First of all, there are going to be some **MASSIVE SPOILERS** relating to The Dark Knight Rises coming up, so if you haven’t seen it I recommend that you go away and do that before reading on. Which you definitely should anyway, since it’s very good.
Something that has struck a lot of people following the film’s ending, and which was brought to my attention by an article in Forbes, is that Joseph Gordon-Levitt will not logically become Robin, Batman’s canonical sidekick, but will in fact rise again as the Dark Knight himself. He is given access to the Bat Cave, the suit and the gadgets. Commissioner Gordon even has a fresh Bat light thing to shine when he is needed.
This, it is argued, is an acknowledgement of the fact that Bruce Wayne has finally moved on, passing the mantle to a younger man who will be able to stand up for what’s right in Gotham and keep the symbol that is Batman alive and well. Wayne himself mentions several times during Christopher Nolan’s trilogy that Batman is a symbol rather than an entity which is specific to him.
That’s all well and good, until you think about it for a second. Because Batman was not forged from the collective will of the people of Gotham. He came about as a result of a billionaire orphan dicking about on his gap year and ending up back home with some ninja training and a chip on his shoulder.
Without a very specific series of events occurring to one very rich man who had the time and means to fulfil his convictions of vigilantism, Batman would not have been born. And Gordon-Levitt’s character lacks the training and physicality of Bruce Wayne, even if he has been endowed with a fraction of his resources.

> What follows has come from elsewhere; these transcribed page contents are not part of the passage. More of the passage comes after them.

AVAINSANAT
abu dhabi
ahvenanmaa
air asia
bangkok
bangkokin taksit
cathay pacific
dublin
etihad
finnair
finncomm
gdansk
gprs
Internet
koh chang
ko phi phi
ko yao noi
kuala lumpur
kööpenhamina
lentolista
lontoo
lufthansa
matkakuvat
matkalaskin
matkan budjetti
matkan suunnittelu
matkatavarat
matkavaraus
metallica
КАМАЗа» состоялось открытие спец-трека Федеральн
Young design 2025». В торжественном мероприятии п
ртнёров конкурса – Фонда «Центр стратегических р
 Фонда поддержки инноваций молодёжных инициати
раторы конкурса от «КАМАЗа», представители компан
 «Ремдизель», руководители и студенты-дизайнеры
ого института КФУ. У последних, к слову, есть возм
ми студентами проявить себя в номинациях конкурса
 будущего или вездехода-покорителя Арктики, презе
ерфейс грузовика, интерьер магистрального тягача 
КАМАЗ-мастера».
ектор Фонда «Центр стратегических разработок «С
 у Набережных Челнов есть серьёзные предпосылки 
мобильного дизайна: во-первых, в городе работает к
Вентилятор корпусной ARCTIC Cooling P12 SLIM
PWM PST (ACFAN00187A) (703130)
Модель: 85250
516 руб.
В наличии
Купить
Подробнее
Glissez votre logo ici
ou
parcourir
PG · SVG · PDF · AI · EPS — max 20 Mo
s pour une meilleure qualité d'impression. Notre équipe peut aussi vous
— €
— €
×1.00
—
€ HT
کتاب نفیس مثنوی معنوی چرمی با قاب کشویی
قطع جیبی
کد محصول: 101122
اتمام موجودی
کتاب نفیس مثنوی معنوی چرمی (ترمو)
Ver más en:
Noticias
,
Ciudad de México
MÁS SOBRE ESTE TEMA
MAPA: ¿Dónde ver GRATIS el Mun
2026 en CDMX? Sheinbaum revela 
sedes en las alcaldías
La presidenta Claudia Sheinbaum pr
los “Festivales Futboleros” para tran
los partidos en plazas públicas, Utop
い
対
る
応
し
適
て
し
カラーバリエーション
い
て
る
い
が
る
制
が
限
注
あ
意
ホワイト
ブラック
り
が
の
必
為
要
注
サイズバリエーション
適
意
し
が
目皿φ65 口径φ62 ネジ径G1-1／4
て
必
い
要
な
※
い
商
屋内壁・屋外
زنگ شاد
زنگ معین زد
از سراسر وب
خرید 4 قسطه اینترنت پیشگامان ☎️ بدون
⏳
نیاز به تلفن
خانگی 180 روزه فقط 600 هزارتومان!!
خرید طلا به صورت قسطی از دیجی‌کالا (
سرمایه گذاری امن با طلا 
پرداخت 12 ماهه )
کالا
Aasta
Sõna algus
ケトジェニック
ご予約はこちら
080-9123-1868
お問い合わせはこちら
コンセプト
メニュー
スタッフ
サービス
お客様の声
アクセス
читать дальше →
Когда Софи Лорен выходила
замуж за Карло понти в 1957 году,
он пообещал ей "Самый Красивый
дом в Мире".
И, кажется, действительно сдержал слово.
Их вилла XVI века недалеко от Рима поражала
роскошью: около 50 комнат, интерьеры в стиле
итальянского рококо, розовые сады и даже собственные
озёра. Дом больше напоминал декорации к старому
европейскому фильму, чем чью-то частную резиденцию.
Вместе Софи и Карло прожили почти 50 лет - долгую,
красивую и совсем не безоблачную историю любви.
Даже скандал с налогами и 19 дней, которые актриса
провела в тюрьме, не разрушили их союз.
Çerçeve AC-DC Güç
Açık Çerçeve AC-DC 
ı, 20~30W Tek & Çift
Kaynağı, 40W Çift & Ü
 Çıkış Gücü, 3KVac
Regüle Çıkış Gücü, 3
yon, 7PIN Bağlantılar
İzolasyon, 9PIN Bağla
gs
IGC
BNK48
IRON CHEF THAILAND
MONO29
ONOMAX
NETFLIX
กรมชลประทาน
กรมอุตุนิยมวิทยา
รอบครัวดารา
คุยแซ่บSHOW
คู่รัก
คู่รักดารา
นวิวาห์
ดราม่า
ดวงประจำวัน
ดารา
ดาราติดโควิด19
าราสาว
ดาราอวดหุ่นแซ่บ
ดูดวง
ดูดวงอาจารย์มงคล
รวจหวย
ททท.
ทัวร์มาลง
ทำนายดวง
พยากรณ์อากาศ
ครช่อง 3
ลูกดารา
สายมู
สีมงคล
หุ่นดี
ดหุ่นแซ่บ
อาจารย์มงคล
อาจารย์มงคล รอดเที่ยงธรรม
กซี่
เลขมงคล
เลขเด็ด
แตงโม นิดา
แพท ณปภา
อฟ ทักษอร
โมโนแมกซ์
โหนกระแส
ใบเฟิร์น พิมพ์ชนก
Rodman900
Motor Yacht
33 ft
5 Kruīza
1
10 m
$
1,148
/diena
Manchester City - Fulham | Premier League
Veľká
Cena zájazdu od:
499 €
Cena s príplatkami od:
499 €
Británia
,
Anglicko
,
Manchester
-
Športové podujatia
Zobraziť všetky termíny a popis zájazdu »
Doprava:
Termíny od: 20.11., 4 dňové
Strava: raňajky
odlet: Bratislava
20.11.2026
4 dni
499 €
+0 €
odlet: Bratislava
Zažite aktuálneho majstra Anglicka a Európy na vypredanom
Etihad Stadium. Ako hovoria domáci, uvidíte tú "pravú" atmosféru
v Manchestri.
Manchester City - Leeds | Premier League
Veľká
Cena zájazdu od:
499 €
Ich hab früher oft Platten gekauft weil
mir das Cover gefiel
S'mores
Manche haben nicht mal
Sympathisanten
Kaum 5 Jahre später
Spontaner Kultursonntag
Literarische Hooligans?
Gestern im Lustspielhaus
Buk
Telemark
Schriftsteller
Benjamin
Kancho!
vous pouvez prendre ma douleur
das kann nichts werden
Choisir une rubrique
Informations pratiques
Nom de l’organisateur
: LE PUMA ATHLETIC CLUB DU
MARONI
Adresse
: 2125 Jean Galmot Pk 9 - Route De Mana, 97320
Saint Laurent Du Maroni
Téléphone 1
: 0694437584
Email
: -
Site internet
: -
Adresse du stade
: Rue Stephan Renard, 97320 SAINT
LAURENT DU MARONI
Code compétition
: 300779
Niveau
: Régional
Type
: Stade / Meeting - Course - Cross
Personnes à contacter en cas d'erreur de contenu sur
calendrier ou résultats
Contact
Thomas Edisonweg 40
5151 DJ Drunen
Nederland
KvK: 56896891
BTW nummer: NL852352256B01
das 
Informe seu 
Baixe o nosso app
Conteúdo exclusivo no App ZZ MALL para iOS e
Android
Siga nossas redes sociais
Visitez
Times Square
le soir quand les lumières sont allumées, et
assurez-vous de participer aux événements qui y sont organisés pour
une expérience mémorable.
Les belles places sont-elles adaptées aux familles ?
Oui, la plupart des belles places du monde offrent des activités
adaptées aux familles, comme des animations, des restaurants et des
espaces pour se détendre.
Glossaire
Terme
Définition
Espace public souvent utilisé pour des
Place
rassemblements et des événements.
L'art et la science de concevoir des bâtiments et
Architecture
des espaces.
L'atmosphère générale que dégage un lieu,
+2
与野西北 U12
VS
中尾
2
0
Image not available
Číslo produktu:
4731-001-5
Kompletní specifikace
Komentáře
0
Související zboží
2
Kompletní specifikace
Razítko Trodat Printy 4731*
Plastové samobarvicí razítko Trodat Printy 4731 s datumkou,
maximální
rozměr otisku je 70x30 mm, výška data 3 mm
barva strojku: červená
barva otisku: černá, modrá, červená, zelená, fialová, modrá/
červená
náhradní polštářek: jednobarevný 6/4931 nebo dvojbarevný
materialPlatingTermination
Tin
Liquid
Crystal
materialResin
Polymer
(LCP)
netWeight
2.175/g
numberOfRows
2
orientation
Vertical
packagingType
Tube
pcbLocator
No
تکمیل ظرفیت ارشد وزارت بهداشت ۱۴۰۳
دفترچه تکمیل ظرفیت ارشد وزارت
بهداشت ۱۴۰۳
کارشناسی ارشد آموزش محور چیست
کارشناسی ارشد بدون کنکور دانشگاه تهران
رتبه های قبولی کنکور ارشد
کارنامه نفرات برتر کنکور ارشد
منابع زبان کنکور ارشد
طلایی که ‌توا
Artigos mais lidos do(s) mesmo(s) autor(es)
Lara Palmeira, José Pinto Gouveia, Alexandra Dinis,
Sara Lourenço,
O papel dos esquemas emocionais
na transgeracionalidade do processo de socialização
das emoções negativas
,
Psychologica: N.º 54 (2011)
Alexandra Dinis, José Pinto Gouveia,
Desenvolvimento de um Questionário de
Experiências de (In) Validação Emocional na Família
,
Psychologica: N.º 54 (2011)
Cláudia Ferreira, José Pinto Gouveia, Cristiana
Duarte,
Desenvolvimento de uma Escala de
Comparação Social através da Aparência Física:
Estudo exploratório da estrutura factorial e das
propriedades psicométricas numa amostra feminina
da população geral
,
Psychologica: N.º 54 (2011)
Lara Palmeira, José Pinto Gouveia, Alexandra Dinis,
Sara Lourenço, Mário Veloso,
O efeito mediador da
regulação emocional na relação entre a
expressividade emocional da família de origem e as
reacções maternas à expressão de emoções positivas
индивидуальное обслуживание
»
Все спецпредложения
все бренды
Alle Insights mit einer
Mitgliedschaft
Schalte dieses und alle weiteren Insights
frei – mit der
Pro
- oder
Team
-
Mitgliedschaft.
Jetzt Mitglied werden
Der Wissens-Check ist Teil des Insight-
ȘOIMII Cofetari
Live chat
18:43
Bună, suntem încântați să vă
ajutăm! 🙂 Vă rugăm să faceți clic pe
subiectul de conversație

While there are many portions of the dialogue which show two characters going on about the ideals that are represented by figures like Batman, Harvey Dent, The Joker and other prominent members of Gotham society during the movies, they are contradicted by the fact that the plot shows the people being persuaded to follow a path of self-determination by the actions of one very rich man.
This is also a rich man who does not like others procuring the symbol of Batman and following in his footsteps independently. This is outlined during an early scene in The Dark Knight during which Batman confronts gun-toting citizens dressed as him and criticises them for being unable to afford costumes that consist of anything other than sporting equipment. Batman is a man, not a transferable symbol. Which is the opposite sentiment to that expressed at the end of Three Amigos when the whole village turns against El Guapo by dressing as the heroes. And on that reference, I’ll bow out.